> Consegna 1: Secondo la recensione, chi ha coniato il termine «bottonologia»?
> Consegna 2: Trascrivi il brano della recensione a partire da "Lui spiega che" e proseguendo fino a "forse non capiscono.".
> Consegna 3: Riprendi la recensione de «L’arte di collezionare mosche» dal punto in cui si interrompe.

> Estratto della fonte:
::::

Fredrik Sjöberg
L’arte di collezionare mosche
Traduzione dallo svedese di Fulvio Ferrari
Iperborea, 2015, pp. 224, € 16,00
Quando si finisce di leggere L’arte di collezionare mosche, di Fredrik Sjöberg, scrittore, entomologo, collezionista e giornalista culturale svedese, si è tentati di guardare con attenzione diversa la mosca comune che è entrata dalla finestra. Ma in realtà è questione solo di un attimo, poi, o la rispediamo fuori, o cerchiamo di eliminarla. Invece c’è chi le studia, le mosche, e ne fa collezioni importanti, tante sono le varietà che si distinguono per caratteristiche diverse. Insetti interessanti agli occhi di questo collezionista e scrittore che, dopo gli studi di biologia e tanti viaggi, da più di trent’anni vive con la famiglia in un’isoletta a pochi chilometri da Stoccolma, un vero paradiso dove continua la sua caccia ed i suoi appostamenti. «Sulla terra» scrive «esistono milioni e milioni di specie di insetti. Di queste, centinaia di migliaia appartengono al multiforme ordine delle mosche, i ditteri. Mosche domestiche, emididi, mosche predatrici, sirfidi, conopidi, mosche soldato, acroceridi, ulididae, moscerini della frutta, mosche della carne, calliforidi, mosche cavalline, foridi, efidridi, ippoboscidi, mosche gialle, cenomie… E se ne scoprono sempre di nuove». Lui si interessa esclusivamente alle sirfidi, di cui gli scienziati conoscono un po’ più di cinquemila specie, 368 scoperte finora in Svezia. Perché proprio le sirfidi? «Perché sono bestiole miti, facili da collezionare e che si presentano sotto molti travestimenti. A volte non sembrano neanche mosche».
Sjöberg racconta con lieve autorironia e conosce la misura giusta per ironizzare sugli altri. Definisce bottonologi coloro che si dedicano alla scienza del futile: «bottonologia si chiama la scienza del futile, un termine irriverente ma corretto. L’uomo che amava le isole -con riferimento all’omonimo libro di Lawrence- è essenzialmente, in quanto collezionista, un tipico bottonologo. Stila cataloghi». Ricorda comunque che è stato August Strindberg a coniare questo termine, quando era infuriato e voleva esprimere un’ingiuria.
Lui spiega che ci sono varie ragioni per cui si può fare questo tipo di collezionismo, prima di tutto si fa per il piacere, poi esistono ragioni scientifiche e di politica ambientale, perché lo sfruttamento e la distruzione dell’ambiente provocano effetti devastanti anche sul più piccolo insetto, terzo motivo è la solitudine, che induce ad inventare ragioni che altri forse non capiscono.

::::

> Sezione dati:
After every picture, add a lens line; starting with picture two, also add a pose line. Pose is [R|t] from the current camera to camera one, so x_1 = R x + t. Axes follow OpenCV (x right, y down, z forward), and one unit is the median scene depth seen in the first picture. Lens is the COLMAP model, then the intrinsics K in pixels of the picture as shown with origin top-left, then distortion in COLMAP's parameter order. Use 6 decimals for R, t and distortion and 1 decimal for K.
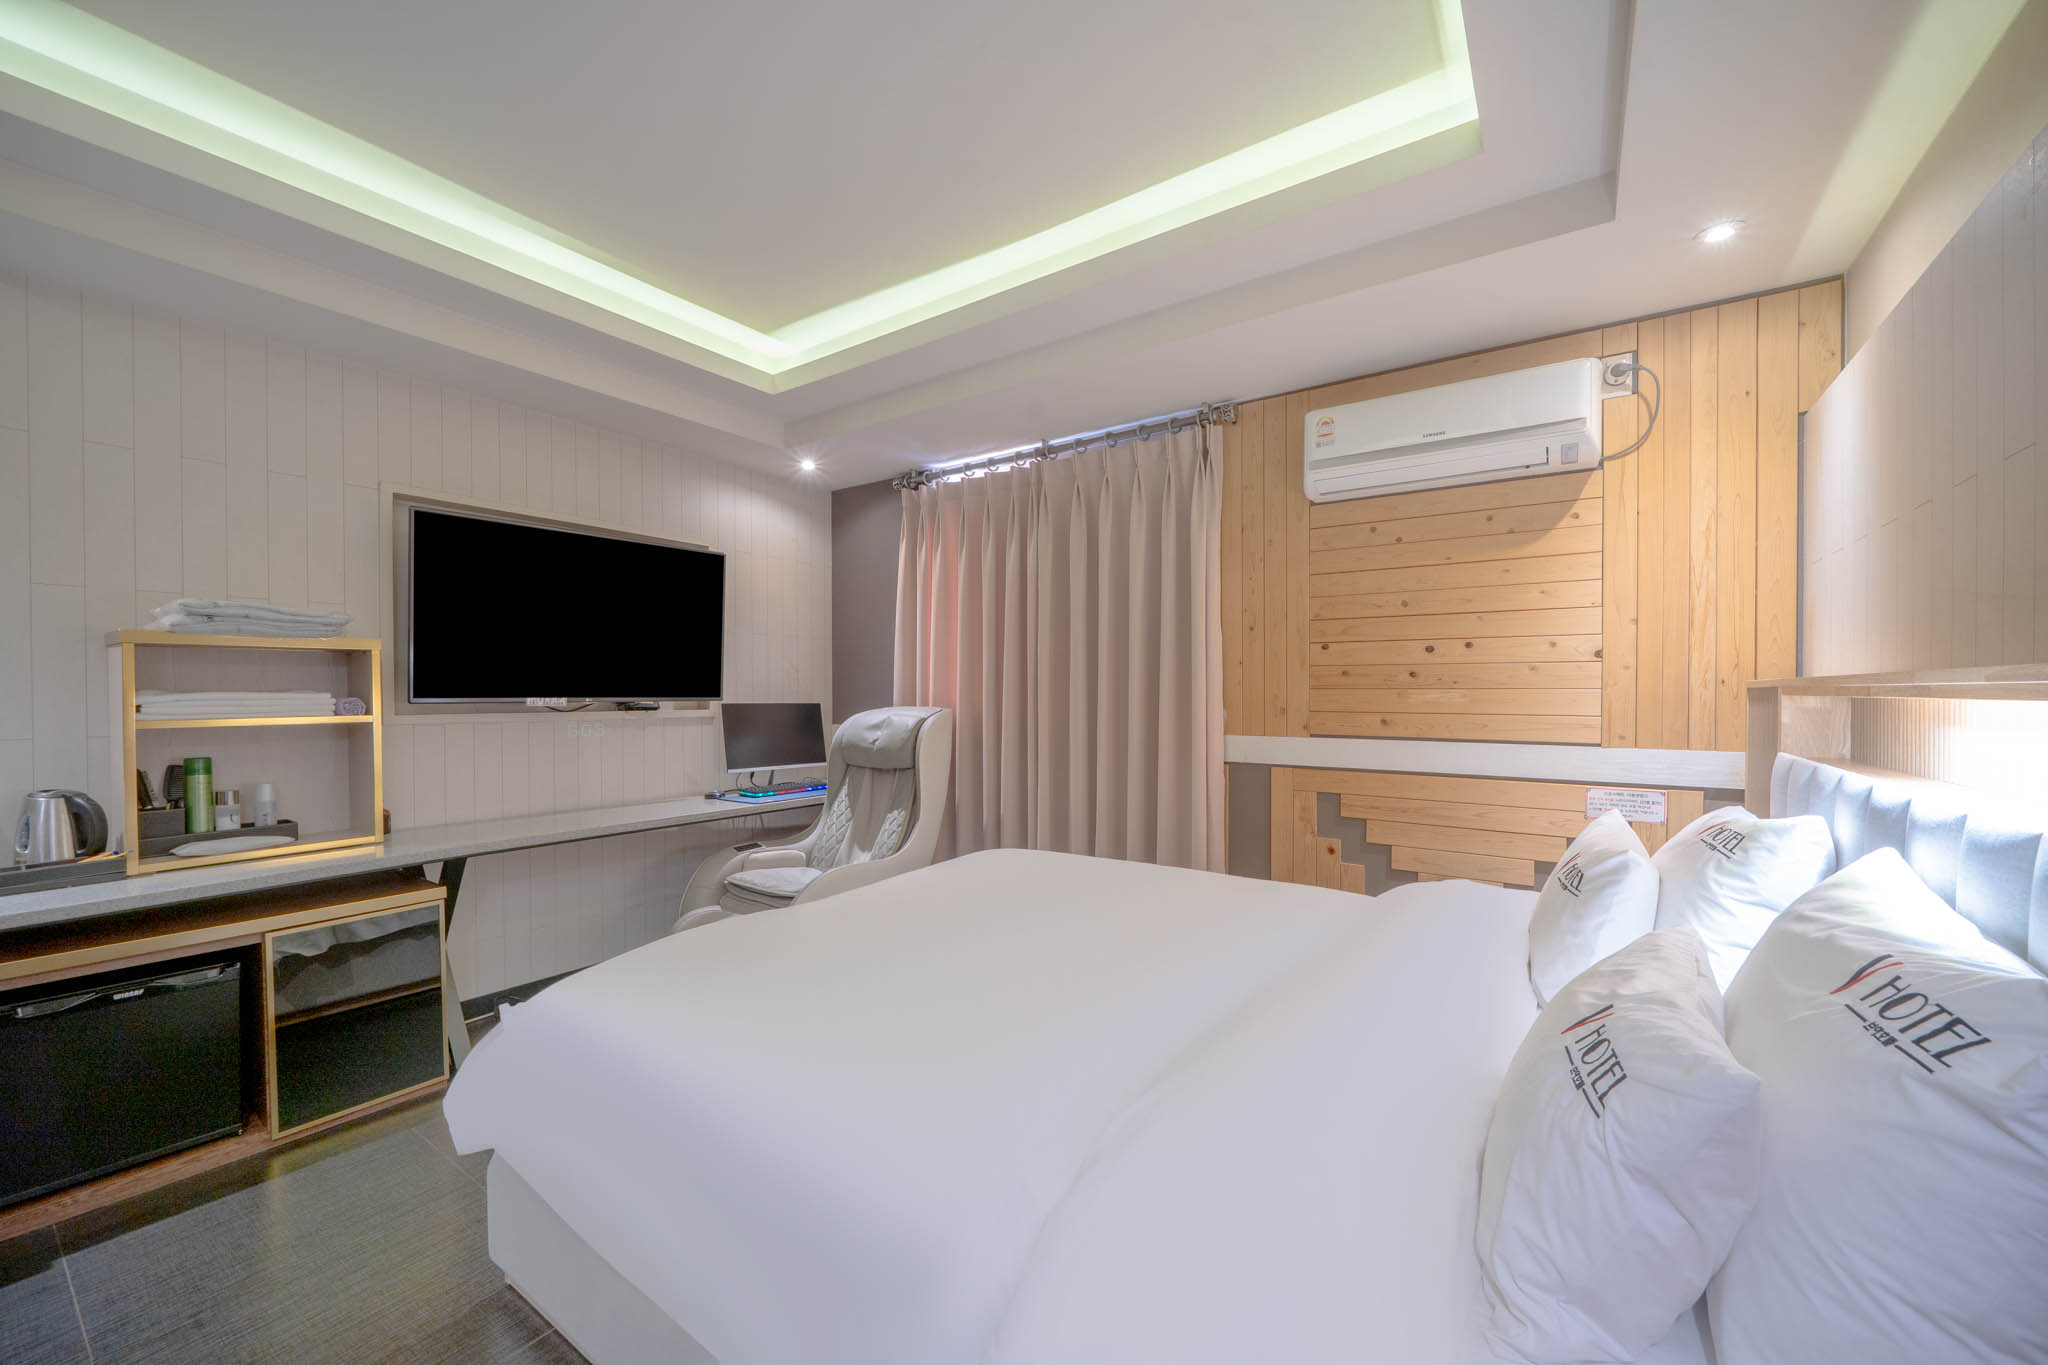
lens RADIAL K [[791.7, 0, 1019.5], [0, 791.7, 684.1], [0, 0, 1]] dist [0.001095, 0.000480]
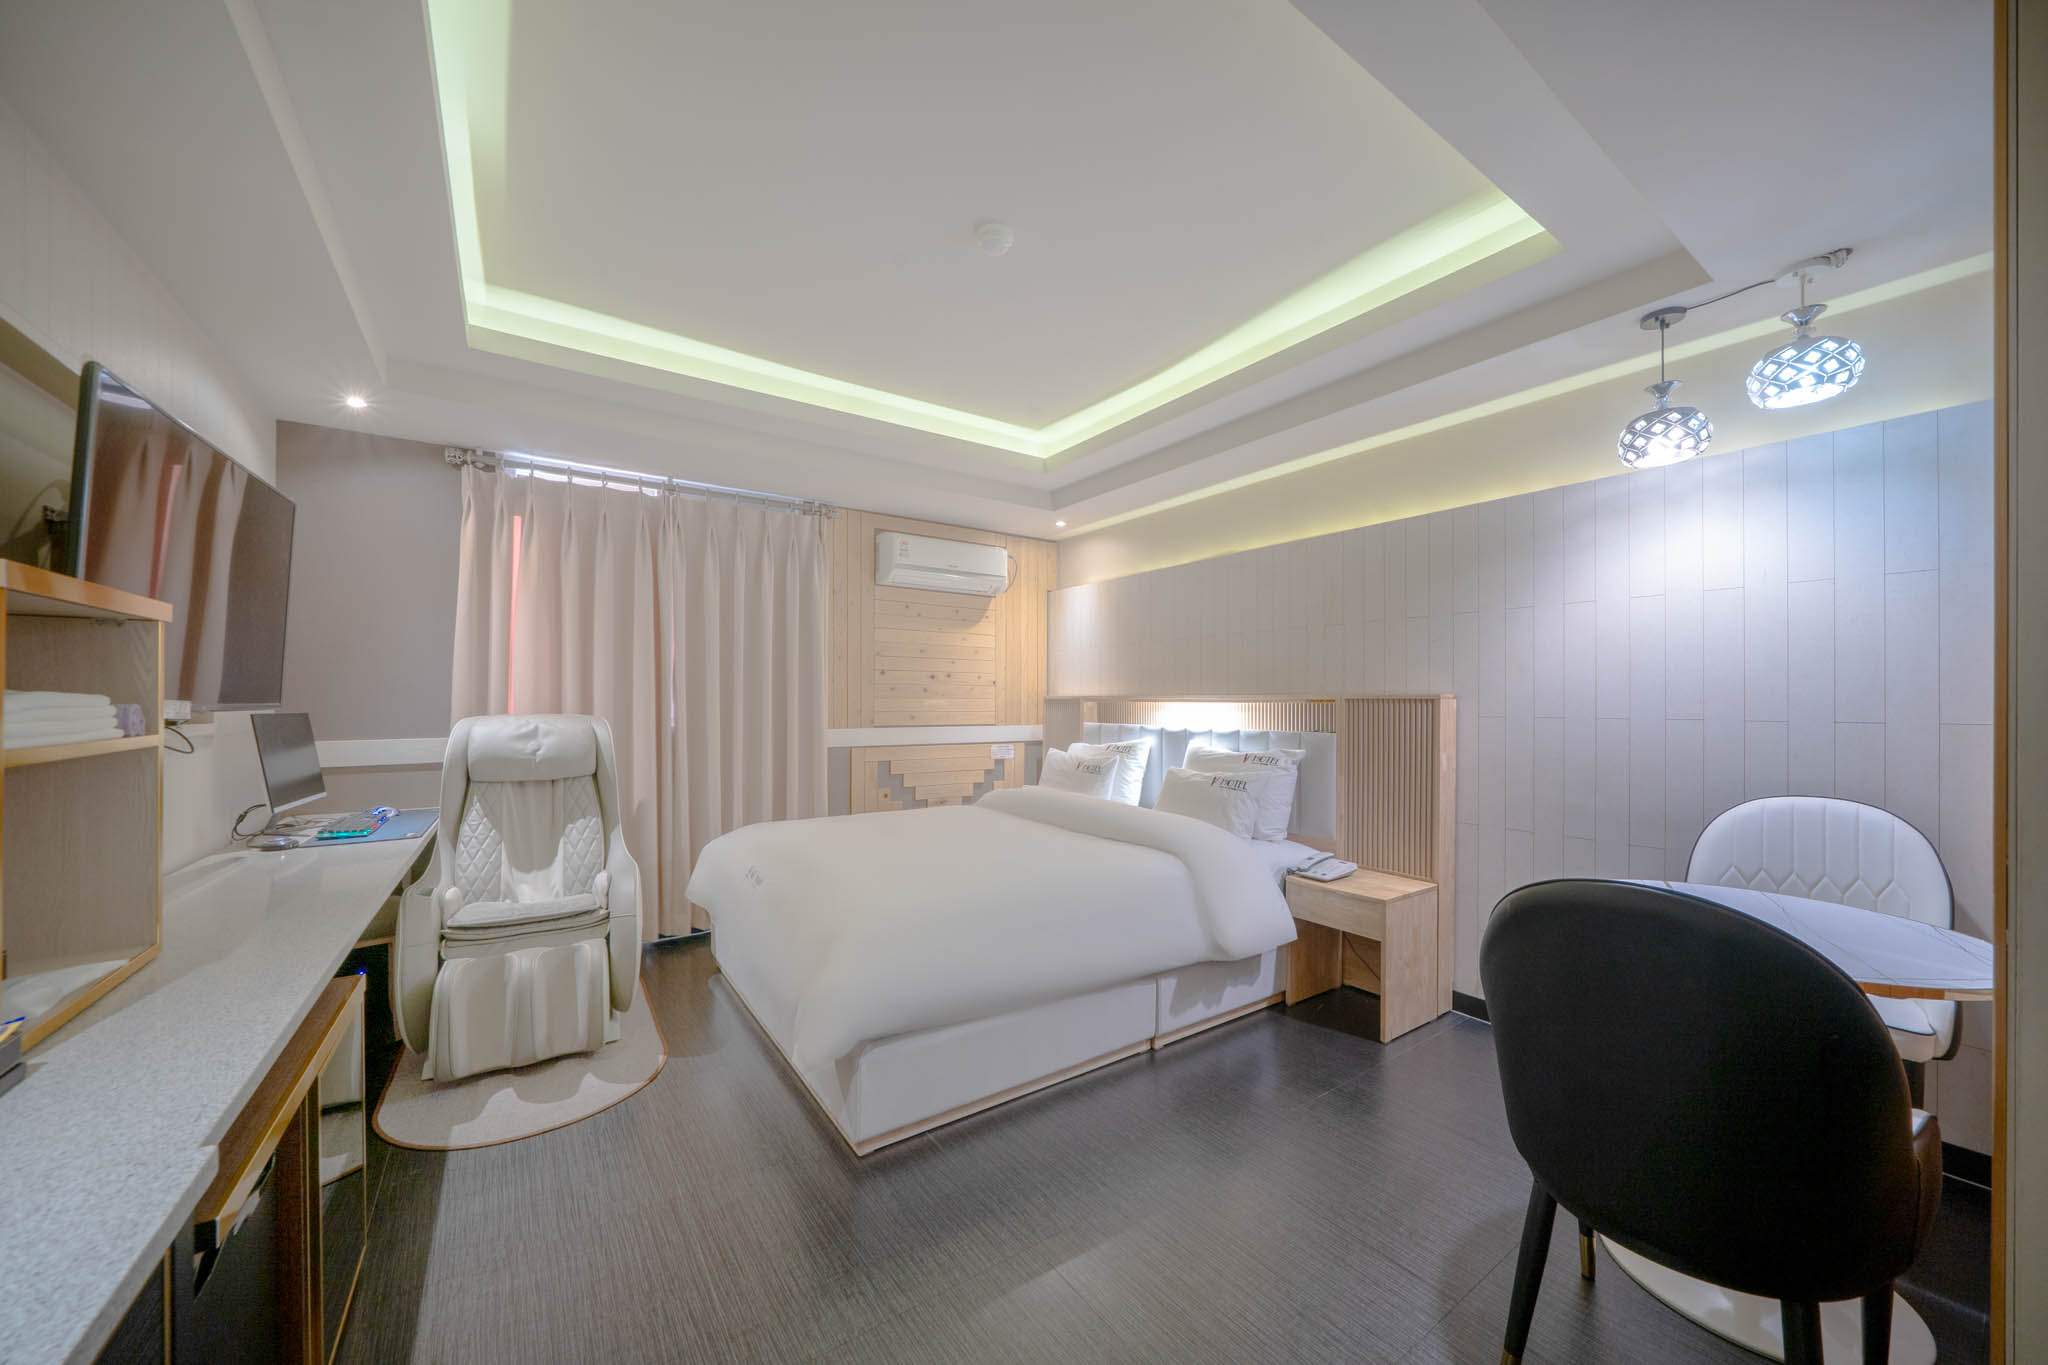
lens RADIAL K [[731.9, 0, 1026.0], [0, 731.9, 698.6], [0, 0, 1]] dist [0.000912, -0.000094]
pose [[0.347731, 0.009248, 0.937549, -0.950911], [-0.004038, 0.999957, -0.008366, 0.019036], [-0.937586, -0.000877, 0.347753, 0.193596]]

::::

> Risposta 1: August Strindberg.

> Risposta 2:
Lui spiega che ci sono varie ragioni per cui si può fare questo tipo di collezionismo, prima di tutto si fa per il piacere, poi esistono ragioni scientifiche e di politica ambientale, perché lo sfruttamento e la distruzione dell’ambiente provocano effetti devastanti anche sul più piccolo insetto, terzo motivo è la solitudine, che induce ad inventare ragioni che altri forse non capiscono.

> Risposta 3:
Il libro ci porta attraverso le sue esperienze personali, narrate sempre con leggerezza – quasi volesse non prendersi sul serio mentre parla di un’attività che lo appassiona, ma che altri potrebbero non apprezzare – e si apre su notizie e fatti di altri ricercatori, collezionisti, viaggiatori e molti scrittori. In modo particolare compare la figura di René Malaise, entomologo, esploratore e collezionista, che si intreccia da cima a fondo con i fatti narrati e la vita di Sjöberg. A Malaise è dovuta l’invenzione di una speciale trappola per mosche che porta il suo nome.
Nel silenzio dell’isola, in attesa della sirfide di turno, Sjöberg vive in splendida unione con la natura incontaminata e ne vede le meraviglie in ogni stagione: «L’aquila di mare, grande come lo striscione di un corteo, sorvola la superficie ghiacciata dell’acqua fuori dalla mia finestra e ogni tanto, al crepuscolo, i crocieri fanno cadere sul terrazzo le pigne del pino nell’angolo che ogni autunno mi riprometto di tagliare per avere più luce. I corvi spiano dalla cima dell’antenna al di là del villaggio, che risale a tempi immemorabili. Nient’altro. Vento del nord e vento dell’est». E le notti d’estate sono così belle, quando tutto è perfetto, la luce, il caldo, i profumi, la foschia, il canto degli uccelli… le farfalle, che nessuno può dormire.
Se la solitudine è la prima cosa a cui l’entomologo deve essere pronto, Sjöberg ha scelto una solitudine che trabocca di meraviglie. E ce la racconta.